TEXTO PROPORCIONADO ->
================================
San Martín admiraba a Güemes. Cuando lo visitó tras ser nombrado por Buenos Aires para reemplazar a Belgrano -misión que el Gran Jefe prácticamente descubrió al llegar al norte-, comprobó que los españoles no respetaban ni a mujeres ni a niños y que apelaban a la depredación y el asesinato en masa, por lo que, indignado, aprobó con creces lo hecho por el general salteño y apoyó decididamente su estrategia guerrillera.

El caudillo federal era un gran amigo de Belgrano. En rigor, si se pudiese acotar la gesta independentista a nombres propios, habría que hablar de San Martín, Belgrano y Güemes por tierra, y del almirante Guillermo Brown y “su Güemes”, el corsario Hipólito Bouchard, por mar.

“Hace Usted muy bien en reírse de los doctores, sus vocinglerías se las lleva el viento -escribió el general salteño a Belgrano-. Mis afanes y desvelos no tienen más objeto que el bien general, y en esta inteligencia no hago caso de todos esos malvados que tratan de dividirnos. Así pues, trabajemos con empeño y tesón, que si las generaciones presentes nos son ingratas, las futuras venerarán nuestra memoria, que es la recompensa que deben esperar los patriotas”.

Lamentablemente, las generaciones futuras, educadas al son de la historia oficial contada por los porteños y unitarios, no conocieron al verdadero Güemes, ni al auténtico San Martín ni al Belgrano real.

«El pueblo salteño que seguía incondicionalmente a Güemes era un pueblo en armas. Machetes, lanzas, azadas, boleadoras y unos pocos fusiles y carabinas eran el armamento de ese pueblo que aprendía junto a su jefe que estaban solos para enfrentar al ejército que acababa de vencer a Napoleón” (El Historiador)
================================
DATOS ->

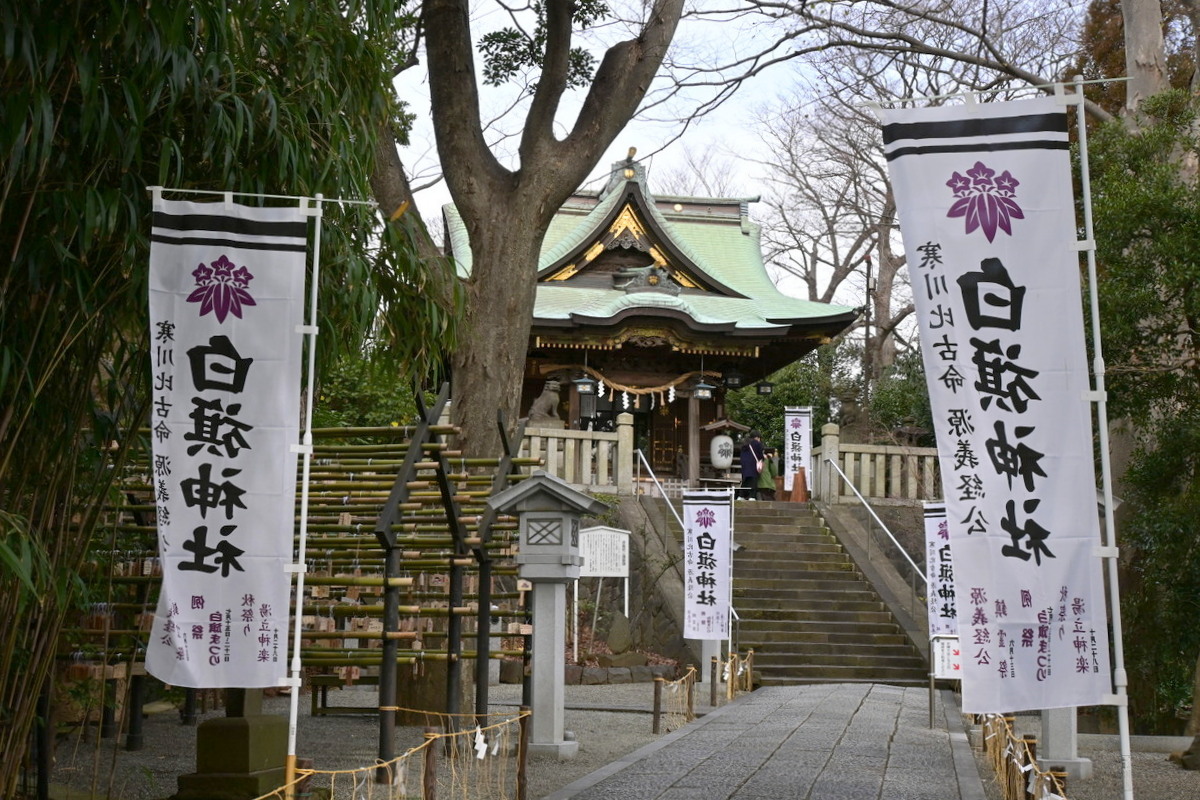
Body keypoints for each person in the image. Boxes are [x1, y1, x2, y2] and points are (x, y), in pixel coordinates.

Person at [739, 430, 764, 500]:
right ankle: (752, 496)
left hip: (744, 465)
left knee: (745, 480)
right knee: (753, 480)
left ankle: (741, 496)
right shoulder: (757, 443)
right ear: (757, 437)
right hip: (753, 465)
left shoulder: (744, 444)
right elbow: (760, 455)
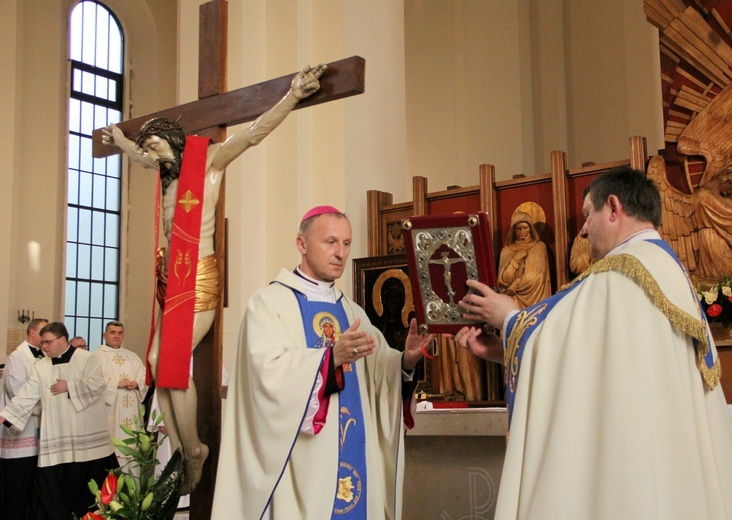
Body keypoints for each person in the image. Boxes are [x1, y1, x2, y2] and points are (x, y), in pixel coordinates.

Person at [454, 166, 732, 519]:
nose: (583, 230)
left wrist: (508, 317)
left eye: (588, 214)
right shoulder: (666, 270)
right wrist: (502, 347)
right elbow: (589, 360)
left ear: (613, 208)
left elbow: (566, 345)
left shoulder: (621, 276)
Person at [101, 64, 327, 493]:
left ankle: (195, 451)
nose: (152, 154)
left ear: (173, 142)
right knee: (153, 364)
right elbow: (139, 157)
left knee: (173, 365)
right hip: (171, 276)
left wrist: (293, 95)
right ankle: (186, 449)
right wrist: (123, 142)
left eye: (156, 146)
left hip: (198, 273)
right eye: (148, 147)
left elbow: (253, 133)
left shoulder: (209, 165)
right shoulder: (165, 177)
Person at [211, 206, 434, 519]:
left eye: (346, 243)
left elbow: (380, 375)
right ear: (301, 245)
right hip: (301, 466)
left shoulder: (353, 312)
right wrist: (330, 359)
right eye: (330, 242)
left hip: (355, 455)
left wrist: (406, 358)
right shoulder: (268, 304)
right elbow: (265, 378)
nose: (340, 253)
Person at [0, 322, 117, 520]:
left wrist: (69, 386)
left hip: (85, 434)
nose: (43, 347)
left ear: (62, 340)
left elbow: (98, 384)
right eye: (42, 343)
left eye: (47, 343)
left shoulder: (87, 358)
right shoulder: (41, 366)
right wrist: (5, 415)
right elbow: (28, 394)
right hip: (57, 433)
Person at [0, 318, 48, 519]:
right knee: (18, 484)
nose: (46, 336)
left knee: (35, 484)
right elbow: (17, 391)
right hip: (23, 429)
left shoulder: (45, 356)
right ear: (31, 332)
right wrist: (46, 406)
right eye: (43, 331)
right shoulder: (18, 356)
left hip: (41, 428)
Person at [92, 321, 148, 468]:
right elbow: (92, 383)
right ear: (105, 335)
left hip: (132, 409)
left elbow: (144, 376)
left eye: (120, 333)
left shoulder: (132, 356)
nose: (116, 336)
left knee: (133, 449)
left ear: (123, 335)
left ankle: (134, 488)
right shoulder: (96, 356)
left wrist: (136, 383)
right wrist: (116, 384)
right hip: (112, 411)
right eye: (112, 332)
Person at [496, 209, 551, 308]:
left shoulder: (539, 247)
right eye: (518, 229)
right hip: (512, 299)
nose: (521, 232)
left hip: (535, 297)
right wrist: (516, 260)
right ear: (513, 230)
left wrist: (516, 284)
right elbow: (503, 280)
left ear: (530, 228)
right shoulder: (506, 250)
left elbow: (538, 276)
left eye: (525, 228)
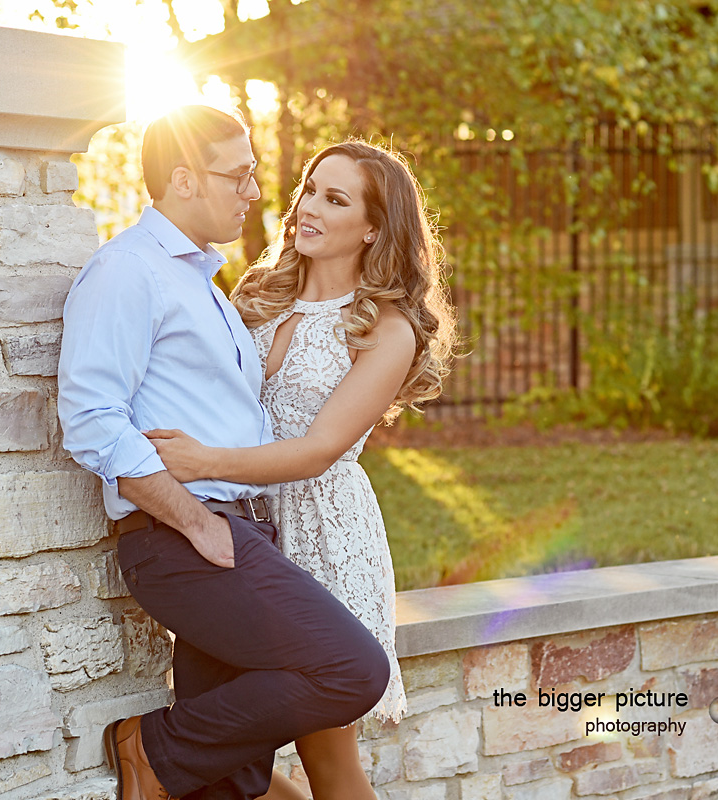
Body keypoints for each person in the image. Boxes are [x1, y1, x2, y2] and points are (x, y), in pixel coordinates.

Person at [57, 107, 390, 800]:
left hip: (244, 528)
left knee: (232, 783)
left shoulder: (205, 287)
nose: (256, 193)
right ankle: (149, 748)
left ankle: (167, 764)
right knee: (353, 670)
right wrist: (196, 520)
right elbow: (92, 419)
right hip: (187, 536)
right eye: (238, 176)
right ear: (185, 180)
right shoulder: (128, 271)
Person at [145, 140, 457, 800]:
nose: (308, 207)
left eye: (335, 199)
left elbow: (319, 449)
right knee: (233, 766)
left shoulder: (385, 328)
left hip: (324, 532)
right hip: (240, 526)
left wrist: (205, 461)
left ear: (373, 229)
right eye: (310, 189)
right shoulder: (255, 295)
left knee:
================================
PREGUNTAS POR RESPONDER ->
1) Según el texto sobre Güemes, ¿a quién se llama «su Güemes» del almirante Guillermo Brown?
2) Retoma, por favor, el texto sobre Güemes a partir de su última frase y continúalo.

RESPUESTAS POR TAREA ->
1) Al corsario Hipólito Bouchard.

2)
El General salteño tuvo que librar dos guerras al mismo tiempo. Una contra el enemigo externo, el invasor español. La otra, contra el enemigo interno, la oligarquía porteña que articulaba con las oligarquías provinciales. La primera la ganó. La segunda la perdió.

Las motivaciones de Güemes eran esencialmente ideológicas. Lo movía su patriótica inquina con las clases feudales (…) Él puso en evidencia que la guerra independentista contra España era también la guerra contra Buenos Aires. Más aún, era la guerra contra la explotación feudal del pueblo bajo conformado por gauchos, afrodescendientes e indígenas, condenados a la servitud esclavizante”, ilustró el escritor e historiador Pacho O’Donnell.

Contra el invasor inglés

Martín Miguel Juan de la Mata de Güemes Montero Goyechea y la Corte (8 de febrero de 1785, ciudad de Salta – 17 de junio de 1821, Cañada de la Horqueta, provincia de Salta) se enroló a los 14 años en el Regimiento Fijo de Infantería, cuyo cuartel central estaba en Buenos Aires (aunque tenía un destacamento en el norte).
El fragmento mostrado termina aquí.